(Güzel ve tam yerinde bir taziyename)
وَاِنْ مِنْ شَىْءٍ اِلاَّ يُسَبِّحُ بِحَمْدِهِ بِاسْمِهِ سُبْحَانَهُ
اَلسَّلاَمُ عَلَيْكُمْ وَرَحْمَةُ اللّٰهِ وَبَرَكَاتُهُ
Aziz, sıddık kardeşlerim,
لِكُلِّ مُصٖيبَةٍ اِنَّا لِلّٰهِ وَاِنَّٓا اِلَيْهِ رَاجِعُونَ
Ben hem kendimi, hem sizleri, hem Risale-i Nur’u taziye ve merhum Hafız Ali’yi ve Denizli kabristanını tebrik ediyorum.

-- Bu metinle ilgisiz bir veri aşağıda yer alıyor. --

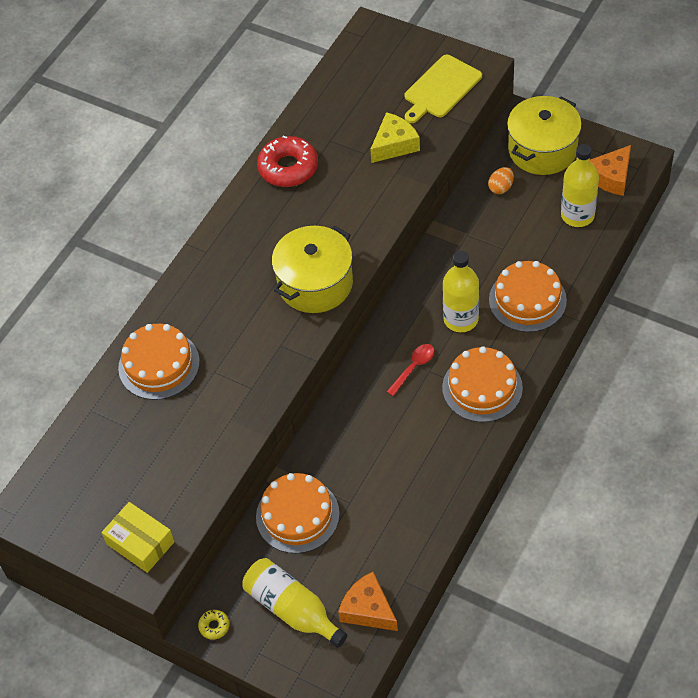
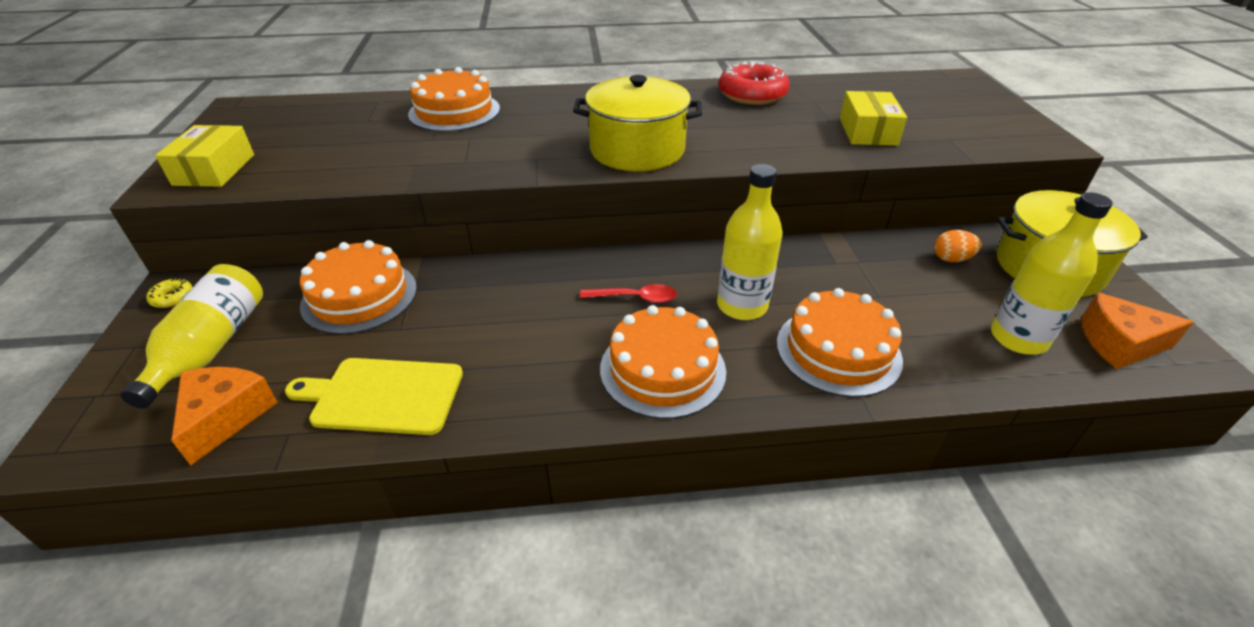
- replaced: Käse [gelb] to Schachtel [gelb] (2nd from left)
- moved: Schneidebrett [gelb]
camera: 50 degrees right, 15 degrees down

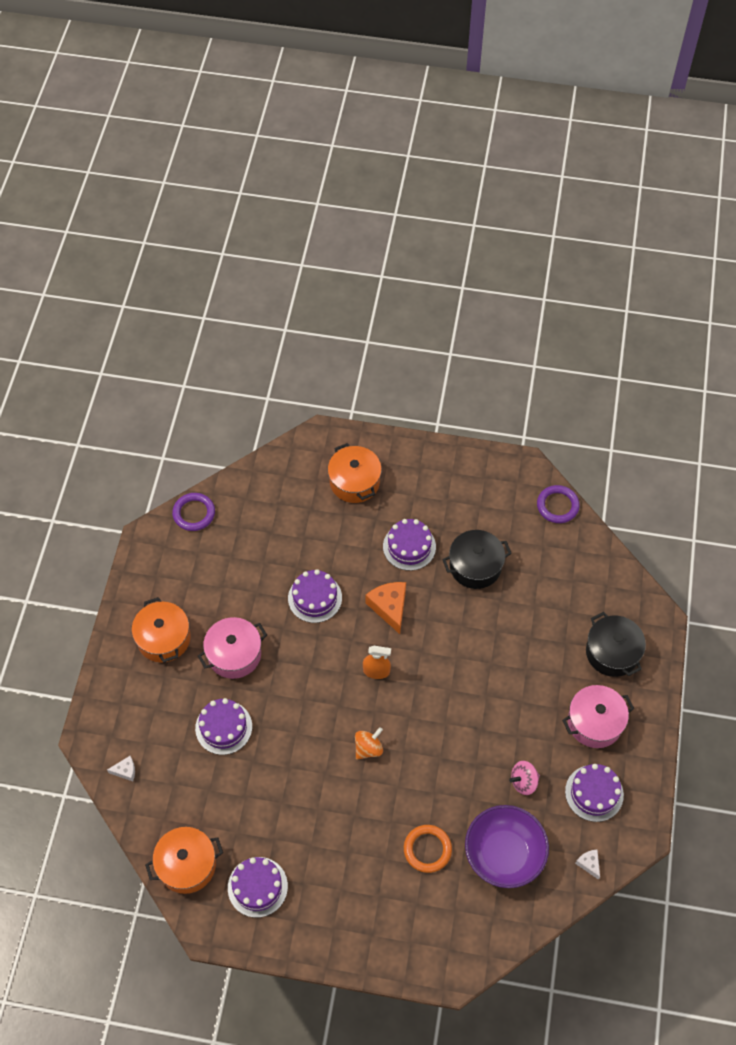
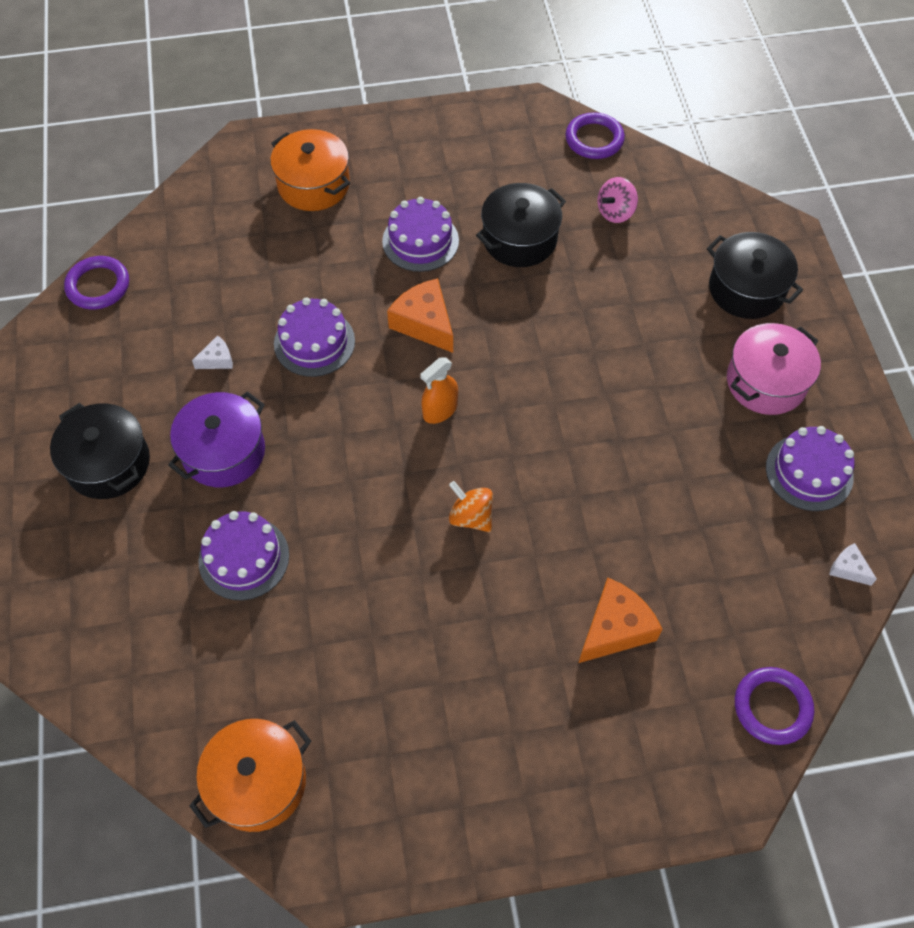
- moved: Käse [weiß] (1st from left)
- recoloured: Kochtopf [orange] (1st from left) to Kochtopf [schwarz] (1st from left)
- recoloured: Kochtopf [rosa] (1st from left) to Kochtopf [lila]
- removed: Kuchen [lila] (2nd from left)
- turned: Kreisel [orange] 75 degrees counterclockwise
- turned: Sprühflasche [orange] 150 degrees clockwise
- replaced: Ring [orange] to Käse [orange] (2nd from left)
- removed: Schüssel [lila]
- moved: Kreisel [rosa]
- added: Ring [lila] (3rd from left)
camera: 20 degrees left, 0 degrees up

Meyve Risalesi’nin hakikatını ilmelyakîn ile bilen bu kahraman kardeşimiz, aynelyakîn ve hakkalyakîn makamına çıkmak için, kabre cesedini bırakıp melekler gibi yıldızlarda ve âlem-i ervahda seyahata gitti ve tam vazifesini yapıp terhisle istirahata çekildi. Cenab-ı Erhamürrahimîn, Risale-i Nur’un bütün yazılan ve okunan harfleri adedince onun defter-i a’mâline hasenat yazdırsın, âmin! Ve onlar sayısınca onun ruhuna rahmetler yağdırsın. Âmin! Ve kabrinde Kur’an’ı ve Risale-i Nur’u ona şirin ve enis ve arkadaş eylesin, âmin! Onun yerine on kahramanı ihsan edip çalıştırsın, âmin! âmin! âmin! Siz dahi benim gibi dualarınızda onu yâd ediniz. Bin lisanı onun lisanı yerine istimal edip, o kaybettiği bir hayatı ve bir dil yerinde manevî bin hayat kazandı diye rahmet-i ilâhîden ümidvarız.